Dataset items
______________________________

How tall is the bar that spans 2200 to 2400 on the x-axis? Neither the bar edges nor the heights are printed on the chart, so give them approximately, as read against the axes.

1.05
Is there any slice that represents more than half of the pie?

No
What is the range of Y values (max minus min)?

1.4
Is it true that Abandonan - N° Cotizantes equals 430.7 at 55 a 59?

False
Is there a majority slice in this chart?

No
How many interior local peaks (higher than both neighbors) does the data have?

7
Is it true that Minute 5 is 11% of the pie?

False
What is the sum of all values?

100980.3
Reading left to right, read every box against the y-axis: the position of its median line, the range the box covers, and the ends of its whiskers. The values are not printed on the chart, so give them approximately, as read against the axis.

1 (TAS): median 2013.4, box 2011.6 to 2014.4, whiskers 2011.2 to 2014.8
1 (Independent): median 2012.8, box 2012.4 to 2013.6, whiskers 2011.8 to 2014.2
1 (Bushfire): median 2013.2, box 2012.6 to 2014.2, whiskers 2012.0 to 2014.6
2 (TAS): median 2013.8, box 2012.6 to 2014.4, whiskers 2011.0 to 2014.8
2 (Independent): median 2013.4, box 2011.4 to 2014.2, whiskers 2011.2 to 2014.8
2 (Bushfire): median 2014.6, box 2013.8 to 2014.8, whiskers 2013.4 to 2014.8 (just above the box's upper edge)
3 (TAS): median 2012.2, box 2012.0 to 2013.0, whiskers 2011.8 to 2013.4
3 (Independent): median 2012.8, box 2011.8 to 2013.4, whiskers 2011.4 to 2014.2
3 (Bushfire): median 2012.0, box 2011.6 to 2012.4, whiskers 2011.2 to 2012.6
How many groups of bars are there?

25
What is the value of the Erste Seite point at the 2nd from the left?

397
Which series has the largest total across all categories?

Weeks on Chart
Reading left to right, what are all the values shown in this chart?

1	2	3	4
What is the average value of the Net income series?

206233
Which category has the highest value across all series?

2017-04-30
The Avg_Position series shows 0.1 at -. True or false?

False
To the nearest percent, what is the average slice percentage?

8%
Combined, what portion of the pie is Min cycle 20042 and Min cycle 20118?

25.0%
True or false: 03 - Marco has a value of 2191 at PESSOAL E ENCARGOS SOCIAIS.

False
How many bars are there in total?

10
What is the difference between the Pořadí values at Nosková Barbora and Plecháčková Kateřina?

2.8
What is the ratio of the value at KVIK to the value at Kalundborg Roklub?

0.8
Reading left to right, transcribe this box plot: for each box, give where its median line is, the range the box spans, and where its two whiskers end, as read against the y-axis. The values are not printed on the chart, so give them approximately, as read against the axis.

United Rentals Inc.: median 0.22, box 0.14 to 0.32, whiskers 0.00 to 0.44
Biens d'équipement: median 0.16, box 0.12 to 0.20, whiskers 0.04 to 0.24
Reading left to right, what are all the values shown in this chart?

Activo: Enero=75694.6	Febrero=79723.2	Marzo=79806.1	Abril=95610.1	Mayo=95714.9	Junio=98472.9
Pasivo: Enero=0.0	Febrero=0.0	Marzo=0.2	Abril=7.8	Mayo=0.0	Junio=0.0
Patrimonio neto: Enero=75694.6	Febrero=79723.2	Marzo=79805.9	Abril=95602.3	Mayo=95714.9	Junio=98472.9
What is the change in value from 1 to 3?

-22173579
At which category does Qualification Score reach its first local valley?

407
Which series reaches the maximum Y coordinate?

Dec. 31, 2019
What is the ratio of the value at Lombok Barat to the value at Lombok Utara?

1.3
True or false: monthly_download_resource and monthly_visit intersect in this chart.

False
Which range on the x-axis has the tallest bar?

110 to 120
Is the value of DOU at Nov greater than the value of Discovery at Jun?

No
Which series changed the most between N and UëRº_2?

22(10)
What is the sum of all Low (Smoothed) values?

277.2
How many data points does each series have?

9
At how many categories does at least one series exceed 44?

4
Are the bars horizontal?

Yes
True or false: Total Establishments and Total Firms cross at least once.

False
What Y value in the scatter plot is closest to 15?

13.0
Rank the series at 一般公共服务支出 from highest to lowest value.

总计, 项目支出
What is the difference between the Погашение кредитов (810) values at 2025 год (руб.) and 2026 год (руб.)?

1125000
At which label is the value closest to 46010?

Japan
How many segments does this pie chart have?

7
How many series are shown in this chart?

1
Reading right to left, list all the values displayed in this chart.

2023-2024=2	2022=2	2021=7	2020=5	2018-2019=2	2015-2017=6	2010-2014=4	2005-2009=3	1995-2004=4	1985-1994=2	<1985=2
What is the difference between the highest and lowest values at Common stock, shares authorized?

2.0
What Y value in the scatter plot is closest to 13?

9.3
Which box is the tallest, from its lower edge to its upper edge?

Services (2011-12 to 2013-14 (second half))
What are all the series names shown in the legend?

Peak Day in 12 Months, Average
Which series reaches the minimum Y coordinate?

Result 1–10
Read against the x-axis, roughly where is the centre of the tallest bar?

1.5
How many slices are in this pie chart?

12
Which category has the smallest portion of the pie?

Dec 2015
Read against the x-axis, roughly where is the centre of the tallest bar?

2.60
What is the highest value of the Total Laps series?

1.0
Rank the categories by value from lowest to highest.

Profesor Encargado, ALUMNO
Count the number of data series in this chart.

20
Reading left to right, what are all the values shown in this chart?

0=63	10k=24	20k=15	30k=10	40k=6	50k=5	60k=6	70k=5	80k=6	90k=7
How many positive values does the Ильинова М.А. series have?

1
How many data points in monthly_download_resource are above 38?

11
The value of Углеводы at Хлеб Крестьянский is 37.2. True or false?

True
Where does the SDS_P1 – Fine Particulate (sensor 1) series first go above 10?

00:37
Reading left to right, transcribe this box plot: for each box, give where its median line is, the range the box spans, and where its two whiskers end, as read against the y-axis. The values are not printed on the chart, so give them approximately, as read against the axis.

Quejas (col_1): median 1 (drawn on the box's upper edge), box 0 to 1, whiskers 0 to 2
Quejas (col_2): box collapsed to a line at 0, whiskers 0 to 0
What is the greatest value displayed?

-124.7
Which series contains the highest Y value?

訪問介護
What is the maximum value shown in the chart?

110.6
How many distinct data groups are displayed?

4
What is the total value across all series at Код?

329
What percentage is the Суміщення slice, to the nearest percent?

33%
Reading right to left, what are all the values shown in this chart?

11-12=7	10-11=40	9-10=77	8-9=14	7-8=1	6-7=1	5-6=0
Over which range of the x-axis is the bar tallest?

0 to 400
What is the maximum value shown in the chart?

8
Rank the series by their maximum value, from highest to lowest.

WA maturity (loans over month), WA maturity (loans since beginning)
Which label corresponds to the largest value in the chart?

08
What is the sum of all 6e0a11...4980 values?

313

______________________________

**Work request:**
Please quote all of the data above word for word, from the first line through the last.

**Exercise answer:**
How tall is the bar that spans 2200 to 2400 on the x-axis? Neither the bar edges nor the heights are printed on the chart, so give them approximately, as read against the axes.

1.05
Is there any slice that represents more than half of the pie?

No
What is the range of Y values (max minus min)?

1.4
Is it true that Abandonan - N° Cotizantes equals 430.7 at 55 a 59?

False
Is there a majority slice in this chart?

No
How many interior local peaks (higher than both neighbors) does the data have?

7
Is it true that Minute 5 is 11% of the pie?

False
What is the sum of all values?

100980.3
Reading left to right, read every box against the y-axis: the position of its median line, the range the box covers, and the ends of its whiskers. The values are not printed on the chart, so give them approximately, as read against the axis.

1 (TAS): median 2013.4, box 2011.6 to 2014.4, whiskers 2011.2 to 2014.8
1 (Independent): median 2012.8, box 2012.4 to 2013.6, whiskers 2011.8 to 2014.2
1 (Bushfire): median 2013.2, box 2012.6 to 2014.2, whiskers 2012.0 to 2014.6
2 (TAS): median 2013.8, box 2012.6 to 2014.4, whiskers 2011.0 to 2014.8
2 (Independent): median 2013.4, box 2011.4 to 2014.2, whiskers 2011.2 to 2014.8
2 (Bushfire): median 2014.6, box 2013.8 to 2014.8, whiskers 2013.4 to 2014.8 (just above the box's upper edge)
3 (TAS): median 2012.2, box 2012.0 to 2013.0, whiskers 2011.8 to 2013.4
3 (Independent): median 2012.8, box 2011.8 to 2013.4, whiskers 2011.4 to 2014.2
3 (Bushfire): median 2012.0, box 2011.6 to 2012.4, whiskers 2011.2 to 2012.6
How many groups of bars are there?

25
What is the value of the Erste Seite point at the 2nd from the left?

397
Which series has the largest total across all categories?

Weeks on Chart
Reading left to right, what are all the values shown in this chart?

1	2	3	4
What is the average value of the Net income series?

206233
Which category has the highest value across all series?

2017-04-30
The Avg_Position series shows 0.1 at -. True or false?

False
To the nearest percent, what is the average slice percentage?

8%
Combined, what portion of the pie is Min cycle 20042 and Min cycle 20118?

25.0%
True or false: 03 - Marco has a value of 2191 at PESSOAL E ENCARGOS SOCIAIS.

False
How many bars are there in total?

10
What is the difference between the Pořadí values at Nosková Barbora and Plecháčková Kateřina?

2.8
What is the ratio of the value at KVIK to the value at Kalundborg Roklub?

0.8
Reading left to right, transcribe this box plot: for each box, give where its median line is, the range the box spans, and where its two whiskers end, as read against the y-axis. The values are not printed on the chart, so give them approximately, as read against the axis.

United Rentals Inc.: median 0.22, box 0.14 to 0.32, whiskers 0.00 to 0.44
Biens d'équipement: median 0.16, box 0.12 to 0.20, whiskers 0.04 to 0.24
Reading left to right, what are all the values shown in this chart?

Activo: Enero=75694.6	Febrero=79723.2	Marzo=79806.1	Abril=95610.1	Mayo=95714.9	Junio=98472.9
Pasivo: Enero=0.0	Febrero=0.0	Marzo=0.2	Abril=7.8	Mayo=0.0	Junio=0.0
Patrimonio neto: Enero=75694.6	Febrero=79723.2	Marzo=79805.9	Abril=95602.3	Mayo=95714.9	Junio=98472.9
What is the change in value from 1 to 3?

-22173579
At which category does Qualification Score reach its first local valley?

407
Which series reaches the maximum Y coordinate?

Dec. 31, 2019
What is the ratio of the value at Lombok Barat to the value at Lombok Utara?

1.3
True or false: monthly_download_resource and monthly_visit intersect in this chart.

False
Which range on the x-axis has the tallest bar?

110 to 120
Is the value of DOU at Nov greater than the value of Discovery at Jun?

No
Which series changed the most between N and UëRº_2?

22(10)
What is the sum of all Low (Smoothed) values?

277.2
How many data points does each series have?

9
At how many categories does at least one series exceed 44?

4
Are the bars horizontal?

Yes
True or false: Total Establishments and Total Firms cross at least once.

False
What Y value in the scatter plot is closest to 15?

13.0
Rank the series at 一般公共服务支出 from highest to lowest value.

总计, 项目支出
What is the difference between the Погашение кредитов (810) values at 2025 год (руб.) and 2026 год (руб.)?

1125000
At which label is the value closest to 46010?

Japan
How many segments does this pie chart have?

7
How many series are shown in this chart?

1
Reading right to left, list all the values displayed in this chart.

2023-2024=2	2022=2	2021=7	2020=5	2018-2019=2	2015-2017=6	2010-2014=4	2005-2009=3	1995-2004=4	1985-1994=2	<1985=2
What is the difference between the highest and lowest values at Common stock, shares authorized?

2.0
What Y value in the scatter plot is closest to 13?

9.3
Which box is the tallest, from its lower edge to its upper edge?

Services (2011-12 to 2013-14 (second half))
What are all the series names shown in the legend?

Peak Day in 12 Months, Average
Which series reaches the minimum Y coordinate?

Result 1–10
Read against the x-axis, roughly where is the centre of the tallest bar?

1.5
How many slices are in this pie chart?

12
Which category has the smallest portion of the pie?

Dec 2015
Read against the x-axis, roughly where is the centre of the tallest bar?

2.60
What is the highest value of the Total Laps series?

1.0
Rank the categories by value from lowest to highest.

Profesor Encargado, ALUMNO
Count the number of data series in this chart.

20
Reading left to right, what are all the values shown in this chart?

0=63	10k=24	20k=15	30k=10	40k=6	50k=5	60k=6	70k=5	80k=6	90k=7
How many positive values does the Ильинова М.А. series have?

1
How many data points in monthly_download_resource are above 38?

11
The value of Углеводы at Хлеб Крестьянский is 37.2. True or false?

True
Where does the SDS_P1 – Fine Particulate (sensor 1) series first go above 10?

00:37
Reading left to right, transcribe this box plot: for each box, give where its median line is, the range the box spans, and where its two whiskers end, as read against the y-axis. The values are not printed on the chart, so give them approximately, as read against the axis.

Quejas (col_1): median 1 (drawn on the box's upper edge), box 0 to 1, whiskers 0 to 2
Quejas (col_2): box collapsed to a line at 0, whiskers 0 to 0
What is the greatest value displayed?

-124.7
Which series contains the highest Y value?

訪問介護
What is the maximum value shown in the chart?

110.6
How many distinct data groups are displayed?

4
What is the total value across all series at Код?

329
What percentage is the Суміщення slice, to the nearest percent?

33%
Reading right to left, what are all the values shown in this chart?

11-12=7	10-11=40	9-10=77	8-9=14	7-8=1	6-7=1	5-6=0
Over which range of the x-axis is the bar tallest?

0 to 400
What is the maximum value shown in the chart?

8
Rank the series by their maximum value, from highest to lowest.

WA maturity (loans over month), WA maturity (loans since beginning)
Which label corresponds to the largest value in the chart?

08
What is the sum of all 6e0a11...4980 values?

313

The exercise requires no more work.